There is no dispute that the contractual term governing these parties details that defendant will have the right to terminate the contract after providing a 15-day written notice to cure. The issue, however, is whether “by various species of proofs and evidence, by declarations, by acts and by nonfeasance” (Won’s Cards v Samsondale/Haverstraw Equities, 165 AD2d 157, 164), there exists an issue of fact as to whether plaintiff waived the 15-day notice provision.

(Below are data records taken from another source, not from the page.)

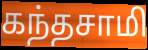
கந்தசாமி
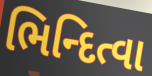
ભિન્દિત્વા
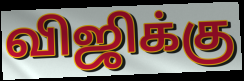
விஜிக்கு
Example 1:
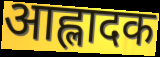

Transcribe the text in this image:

आह्लादक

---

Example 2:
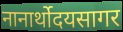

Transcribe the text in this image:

नानार्थोदयसागर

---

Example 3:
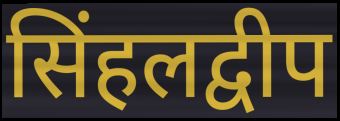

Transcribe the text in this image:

सिंहलद्वीप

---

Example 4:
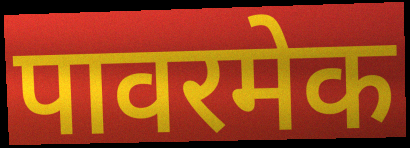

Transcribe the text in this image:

पावरमेक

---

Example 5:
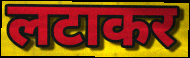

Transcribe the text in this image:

लटाकर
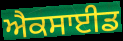
ਐਕਸਾਈਡ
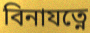
বিনাযত্নে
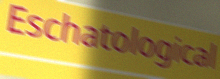
Eschatological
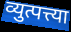
व्युत्पत्त्या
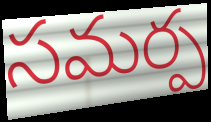
సమర్ప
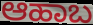
ಆಹಾಬ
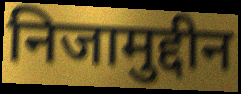
निजामुद्दीन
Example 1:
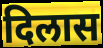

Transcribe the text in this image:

दिलास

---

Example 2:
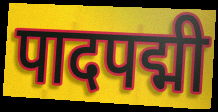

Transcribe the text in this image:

पादपद्मी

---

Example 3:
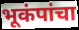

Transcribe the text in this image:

भूकंपांचा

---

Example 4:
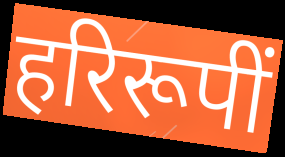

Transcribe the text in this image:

हरिरूपीं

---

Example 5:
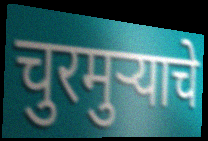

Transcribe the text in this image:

चुरमुऱ्याचे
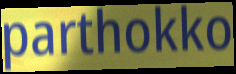
parthokko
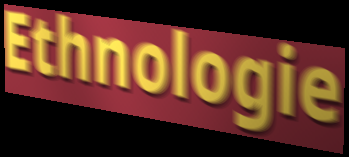
Ethnologie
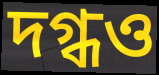
দগ্ধও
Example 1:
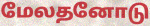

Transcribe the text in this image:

மேலதனோடு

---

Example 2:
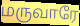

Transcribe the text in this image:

மருவாரே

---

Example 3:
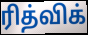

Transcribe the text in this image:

ரித்விக்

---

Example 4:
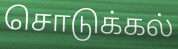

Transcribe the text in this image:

சொடுக்கல்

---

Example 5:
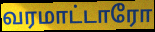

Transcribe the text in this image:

வரமாட்டாரோ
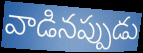
వాడినప్పుడు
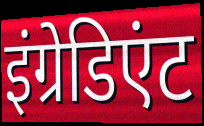
इंग्रेडिएंट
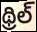
థ్రిల్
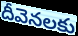
దీవెనలకు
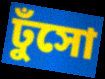
ঢুঁসো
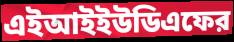
এইআইইউডিএফের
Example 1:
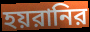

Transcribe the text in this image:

হয়রানির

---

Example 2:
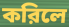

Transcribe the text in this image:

করিলে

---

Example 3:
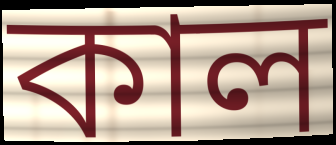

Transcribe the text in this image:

কাল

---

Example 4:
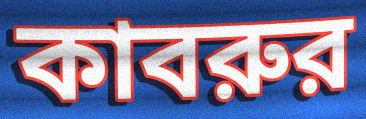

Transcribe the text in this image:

Where the terms of a contract are clear and unambiguous, it is settled that the rights and obligations detailed therein should be enforced as written, with the “court * * * striving] to give a fair and reasonable meaning to the language used” (Abiele Contr. v New York City School Constr. Auth., 91 NY2d 1, 9-10; see also General Motors Acceptance Corp. v Clifton-Fine Cent. School Dist., 85 NY2d 232, 236). Despite protestations that the shortened period was a modification of the contract which was not properly implemented, we find that the issue here distills to whether there was a waiver of the 15-day provision by plaintiffs failure to object to the shortened notice provision that Sweet unilaterally drew into their agreement. “Waiver requires the voluntary and intentional abandonment of a known right which, but for the waiver, would have been enforceable” (General Motors Acceptance Corp. v Clifton-Fine Cent. School Dist., supra at 236 [citation omitted]). It “may be established by affirmative conduct or by failure to act so as to evince an intent not to claim a purported advantage” (id. at 236). From the documentary evidence proffered on this motion in opposition to the request for partial summary judgment, we find that “by declarations, * * * acts and * * * nonfeasance” (Won’s Cards v Samsondale / Haverstraw Equities, supra at 164), it could be gleaned that there was an intention to waive the contractual notice provision once the original notice of default was conditionally withdrawn. Having considered and rejected plaintiffs remaining contentions against a finding of waiver, as well as defendants’ contentions that Sweet should be relieved from the performance of futile acts or conditions precedent (see Sunshine Steak, Salad & Seafood v W.I.M. Realty, 135 AD2d 891, 892), we find the award of partial summary judgment to have been premature (see Sillman v Twentieth Century-Fox Film Corp., 3 NY2d 395, 403). For all of these reasons, we reverse.

Crew III, J.P., Rose, Lahtinen and Kane, JJ., concur. Ordered that the order is reversed, on the law, with costs, and motion denied.